第46回日本集中治療医学会学術集会

講演情報

一般演題(ポスター発表)

補助循環

[P72] 一般演題・ポスター72
補助循環03

2019年3月2日(土) 14:00 〜 15:00 ポスター会場10 (国立京都国際会館1F イベントホール)

座長:小林 誠人(公立豊岡病院 但馬救命救急センター)

[P72-4] ECMOおよびCRRT導入により救命し得た侵襲性肺炎球菌感染症の1例

小坂 眞司, 芝原 司馬, 康 美理, 齋藤 倫子, 並木 みずほ, 武田 宗和, 矢口 有乃 (東京女子医科大学 救急医学講座)
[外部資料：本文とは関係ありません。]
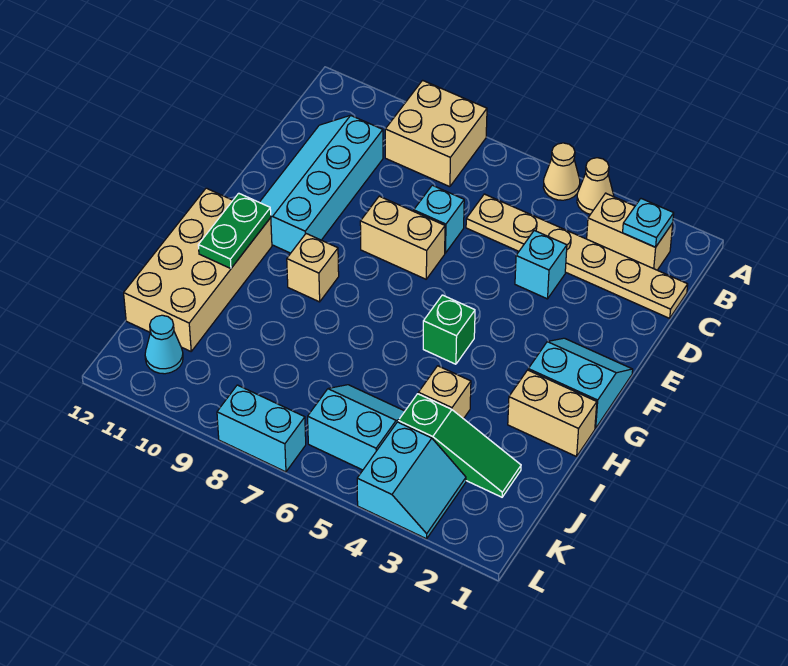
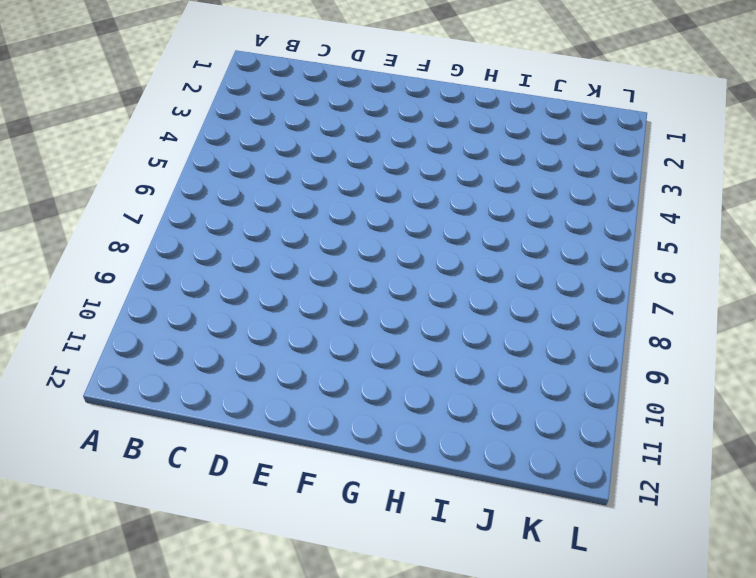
none -> tan cone A4 level 1
none -> tan cone A5 level 1
none -> tan brick A8:B9 level 1

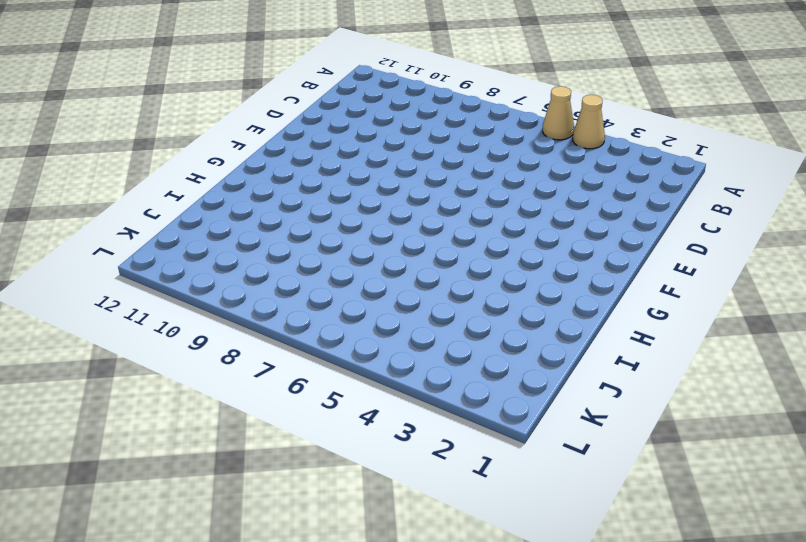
none -> tan brick A8:B9 level 1
none -> tan brick B2:B3 level 1
none -> tan plate C1:C6 level 1

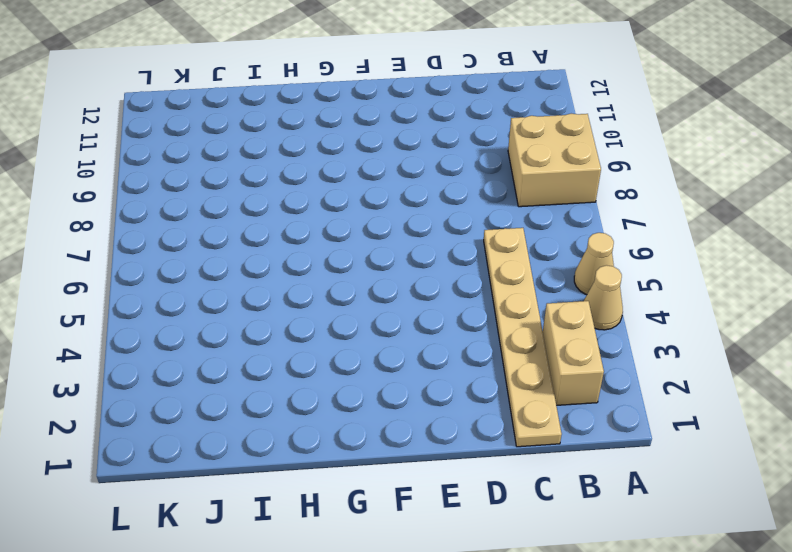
none -> cyan slope C10:F11 level 1 top 10
none -> cyan brick D4 level 1
none -> cyan brick D7 level 1

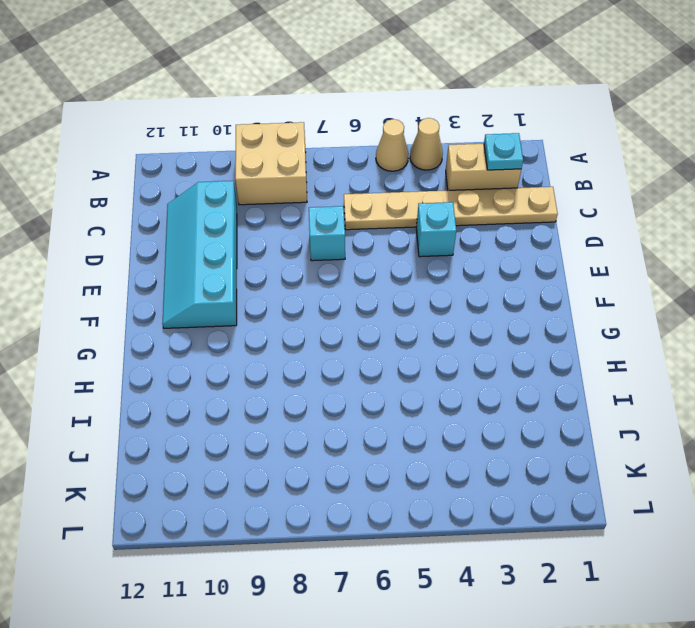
none -> tan brick E7:E8 level 1
none -> cyan slope F1:G2 level 1 top G
none -> green brick G5 level 1

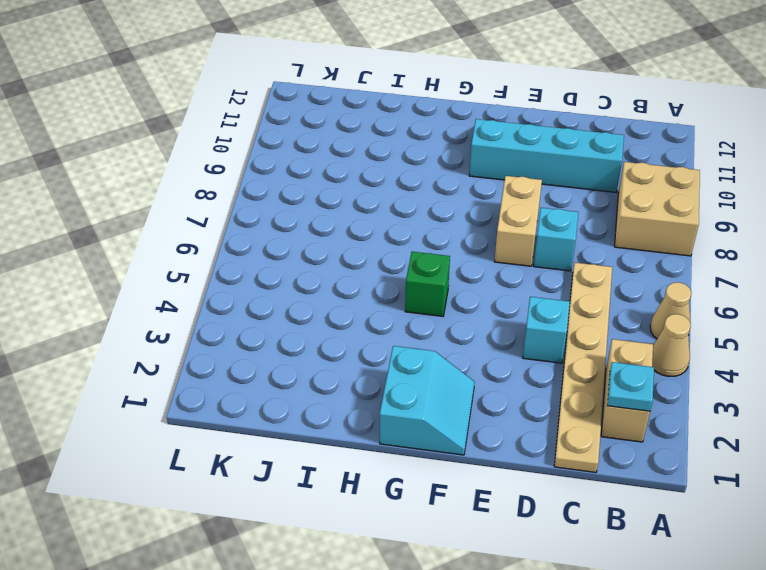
none -> tan brick G9 level 1
none -> tan brick G11:J12 level 1
none -> tan brick H1:H2 level 1

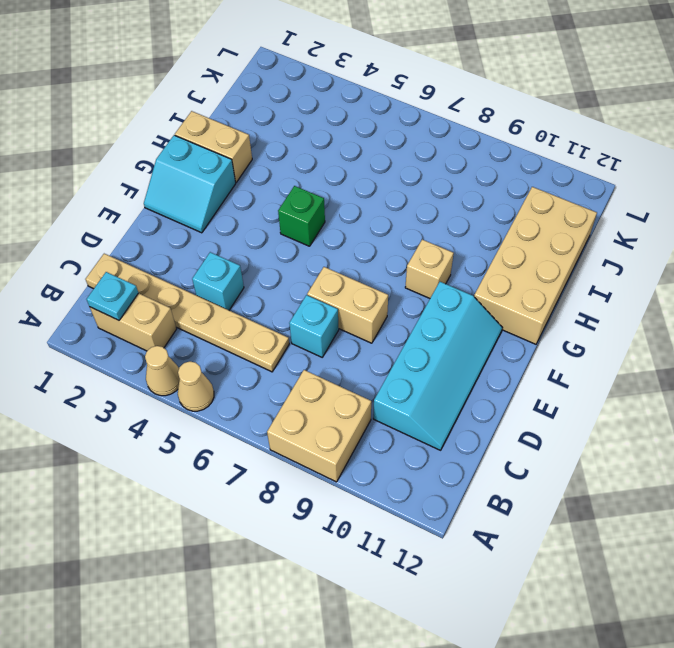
none -> tan brick I4 level 1
none -> green slope J2:J4 level 1 top 4
none -> cyan slope J5:K6 level 1 top K

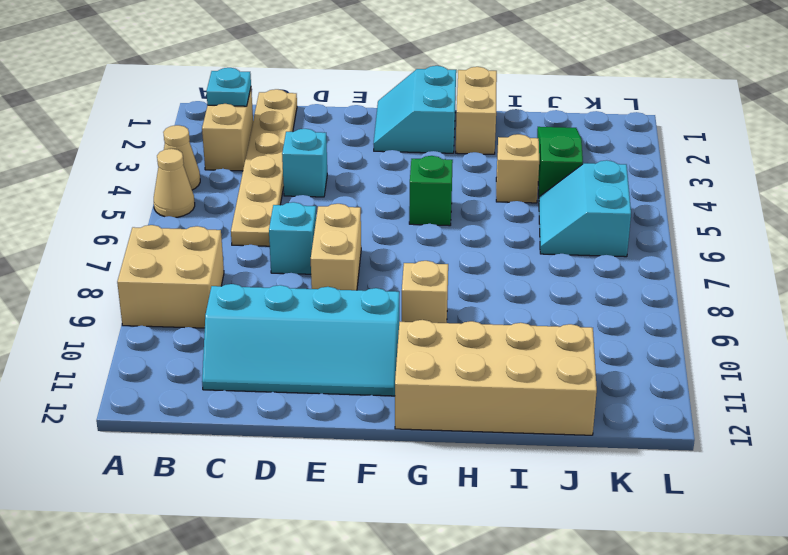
none -> cyan slope K3:L4 level 1 top 4
none -> cyan cone K11 level 1
none -> cyan brick L7:L8 level 1

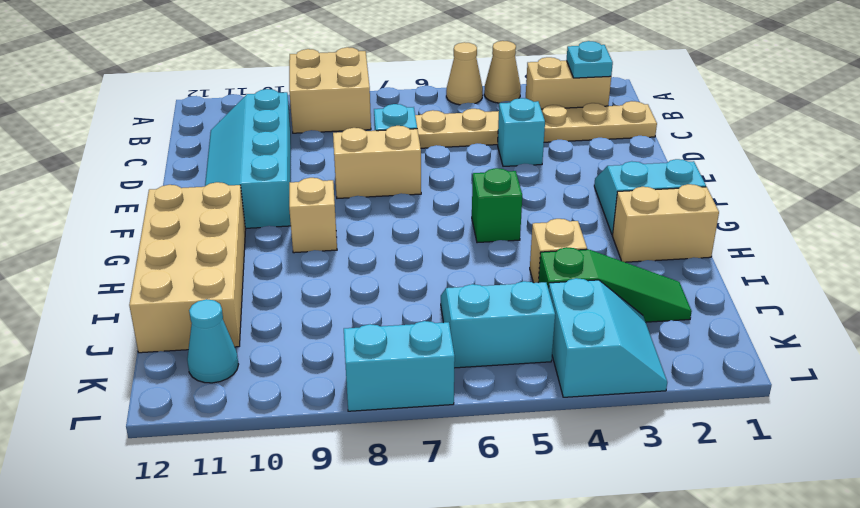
none -> green plate G11:H11 level 2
【背景】侵襲性肺炎球菌感染症は、2013年度より感染症法五類全数届出の対象疾患で、その報告数は毎年増加し、死亡率は約6%である。菌血症に伴う肺炎球菌性肺炎は高齢者で多いが、治療にExtracorporeal Membrane Oxygenation(ECMO)管理を要した症例報告は少ない。
【臨床経過】症例は65歳男性。既往に1型糖尿病でインスリン治療、びまん性汎細気管支炎がある。発熱、体動困難で当院救急搬送。来院時、意識JCSI-2、体温38.5℃、脈拍119bpm、血圧75/40mmHg、呼吸数27回、酸素飽和度85%(リザーバマスク6L)。血液ガス検査(リザーバマスク10L)で低酸素血症(PaO2 56.6mmHg)、高乳酸血症(Lac 5.6mmol/L)、血液検査で炎症反応上昇(WBC 10070/μL、CRP 7.75mg/dL、PCT 17.47ng/mL)、腎機能障害(BUN 25.2mg/dL、Cre 2.14mg/dL)、迅速検査で肺炎球菌抗原陽性、CT検査で両肺下葉にAir-bronchogramを伴うすりガラス影と小葉間隔壁の肥厚、無気肺を認めた。肺炎球菌性肺炎による敗血症性ショックの診断でICUへ入院。人工呼吸器管理、ノルアドレナリン持続投与、抗菌薬TAZ/PIPCを開始するも、FiO2 1.0でP/F Ratio 69.8、収縮期血圧65-80mmHgであり、Veno-Arterial ECMO導入。以後、P/F Ratio 80未満が持続したが、心臓エコー検査でEF60%と心収縮が良好であり、Veno-Venous ECMOへ変更。急性腎障害、乏尿に対して、Continuous Renal Replacement Therapy(CRRT)を施行。非定型肺炎のカバー目的でAZMを、痰のグラム染色でブドウ球菌が検出されVCMを追加。血液培養中間報告でGNRが検出され、抗菌薬をMEPMへ変更。第7病日P/F Ratio 397でECMO離脱。血液培養でStreptococcus pneumoniaeが検出され、侵襲性肺炎球菌感染症の診断となった。抗菌薬をCTRX単剤とし、腎機能の改善と自尿の増加に伴いCRRTを離脱。第11病日抜管、第18病日糖尿病内科へ転科。
【結論】1型糖尿病を基礎疾患にもつ侵襲性肺炎球菌感染症による敗血症性ショックに対し、VA ECMO導入後VV ECMOへ切り替え、集学的治療を行い救命し得た一例を経験した。敗血症性ショックに対するECMO導入の早期判断、介入は重要である。